- SOURCE RECORDS
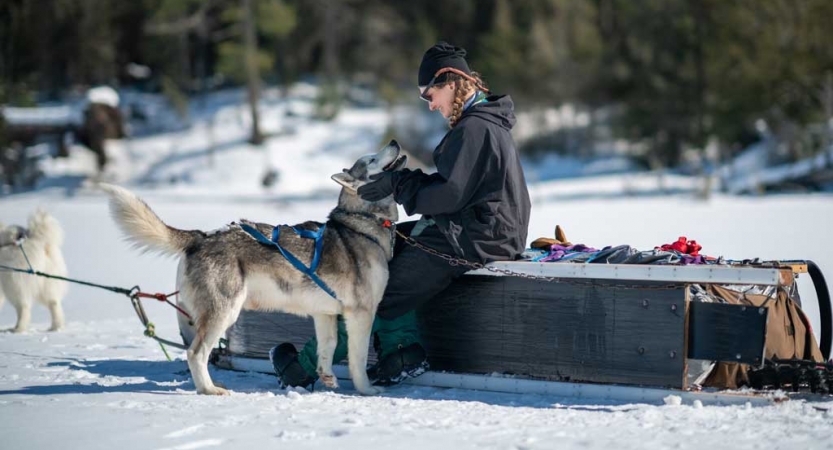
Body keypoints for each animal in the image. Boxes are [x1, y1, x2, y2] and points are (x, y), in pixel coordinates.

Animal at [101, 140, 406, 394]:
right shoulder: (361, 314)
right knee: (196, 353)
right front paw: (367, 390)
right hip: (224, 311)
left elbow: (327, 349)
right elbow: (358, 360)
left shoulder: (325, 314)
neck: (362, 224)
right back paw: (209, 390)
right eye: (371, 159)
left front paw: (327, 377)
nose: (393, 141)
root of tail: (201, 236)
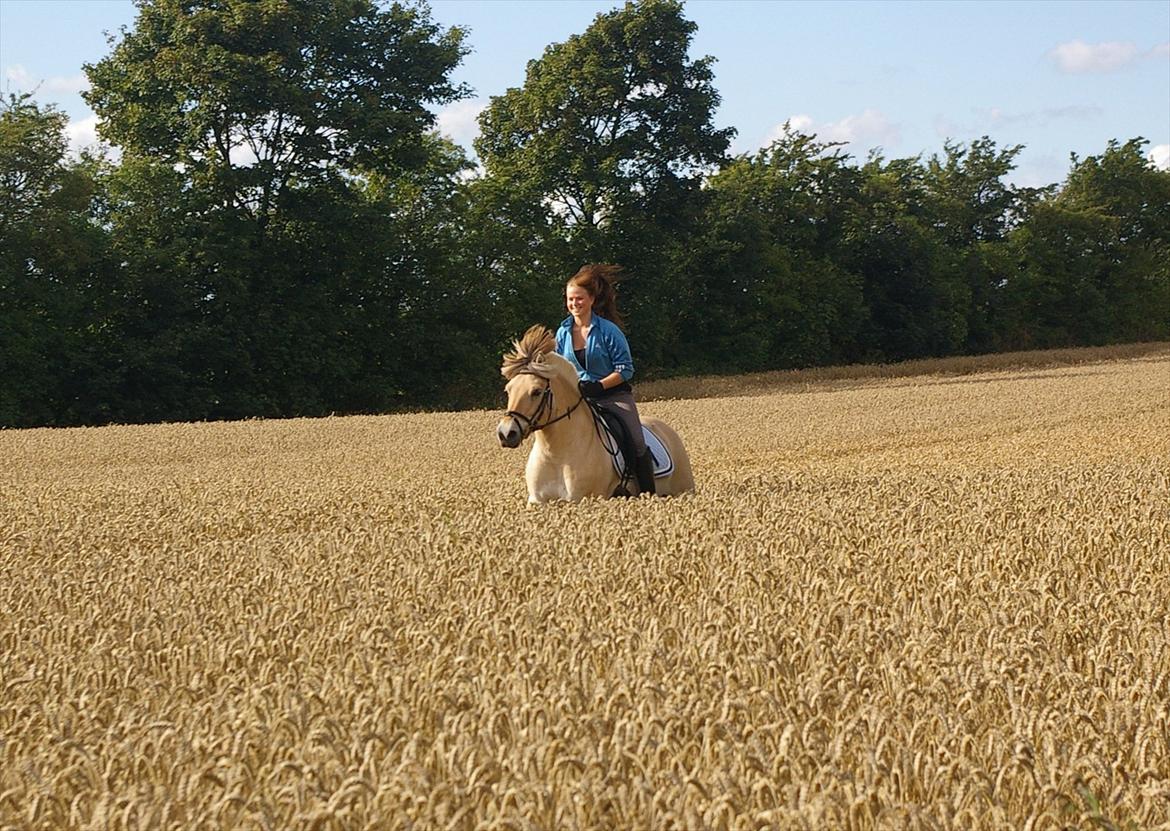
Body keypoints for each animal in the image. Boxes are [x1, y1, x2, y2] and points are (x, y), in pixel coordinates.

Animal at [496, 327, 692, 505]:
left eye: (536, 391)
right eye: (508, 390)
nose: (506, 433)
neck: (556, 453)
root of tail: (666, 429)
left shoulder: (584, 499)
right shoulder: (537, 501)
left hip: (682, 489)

- EXERCISE AIM
Please reproduce the listing word for word, but only from the line that contains "neck: (556, 453)" to its last line, inclusive.

- WRITTEN ANSWER
neck: (556, 453)
root of tail: (666, 429)
left shoulder: (584, 499)
right shoulder: (537, 501)
left hip: (682, 489)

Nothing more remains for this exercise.